The inquiry then heard how Mr Walsh was transferred back to Wigan Infirmary in the early hours of April 1, with a “working diagnosis” of sciatica.
After being assessed, he was booked in for an MRI scan, but this was not able to take place until the Tuesday because it was a Bank Holiday weekend.
Consultant radiologist Dr Ahmed Ismail was also quizzed by Mr Pollard, who expressed concern that no other scans were carried out to get to the root of Christian’s pain and no vascular examination took place despite his history with hypertension.
He asked the consultant of 21 years why no other tests were conducted and was told that he was advised by the acute medical consultant that Mr Walsh had suspected sciatica - and that is what he was investigating.

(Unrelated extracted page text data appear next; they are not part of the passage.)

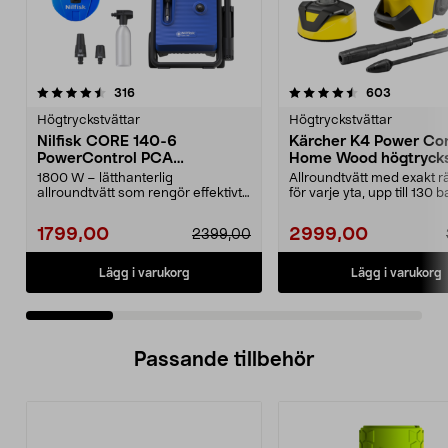
4.5 av 5 stjärnor
recensioner
4.5 av 5 stjärnor
recension
316
603
Högtryckstvättar
Högtryckstvättar
Nilfisk CORE 140-6
Kärcher K4 Power Con
PowerControl PCA
Home Wood högtrycks
högtryckstvätt
1800 W – lätthanterlig
Allroundtvätt med exakt rä
allroundtvätt som rengör effektivt
för varje yta, upp till 130 b
med bara vatten. Nilfi...
Kärcher K4 P...
1799,00
2999,00
2399,00
Lägg i varukorg
Lägg i varukorg
Passande tillbehör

Mr Pollard added: “Do you think you asked enough questions about Mr Walsh? It seems to me that you reached a conclusion without making any inquiries of your own. You simply accepted what your colleague said.”
However, Dr Ismail said that radiologists regularly accept information passed over to them without asking questions of the consultants, a practice which he said could be interpreted as “rude”.
“It’s my duty to accept his decision,” said Dr Ismail.
Mr Pollard added: “It is your duty as a doctor to make a full and proper diagnosis.”
The inquest heard how Mr Walsh stayed in hospital on April 1 and 2, undergoing numerous tests to find if there was an infection. The pain in his lower back and legs continued and also spread to his abdomen.
Mr Pollard found that at no point was the MRI carried out because the machine is not staffed during weekends or Bank Holidays.
In the early hours of April 3, Mr Walsh was found unresponsive in his hospital bed. Despite resuscitation attempts, he was pronounced dead shortly after.
A post-mortem examination found that he had died from a dissecting aortic aneurysm, a condition where the lining of the aorta tears and bleeding occurs within the walls of the artery.
All of the clinicians agreed that his symptoms were “atypical” of the condition, with most of them agreeing that they had only seen a handful of cases throughout their career - mostly in elderly people with severe chest or abdominal pain.
The coroner agreed that the condition would not have been found through an MRI scan and may only have been picked up if a CT to his abdomen was carried out.
He said: “Christian’s presentation was atypical of an extremely rare condition. It was rare but completely naturally occurring, it wasn’t something he had done to himself.
“There are number of instances of inadequate care and suboptimal care but none of these was such as to alter the inevitable conclusion that he died of natural causes.”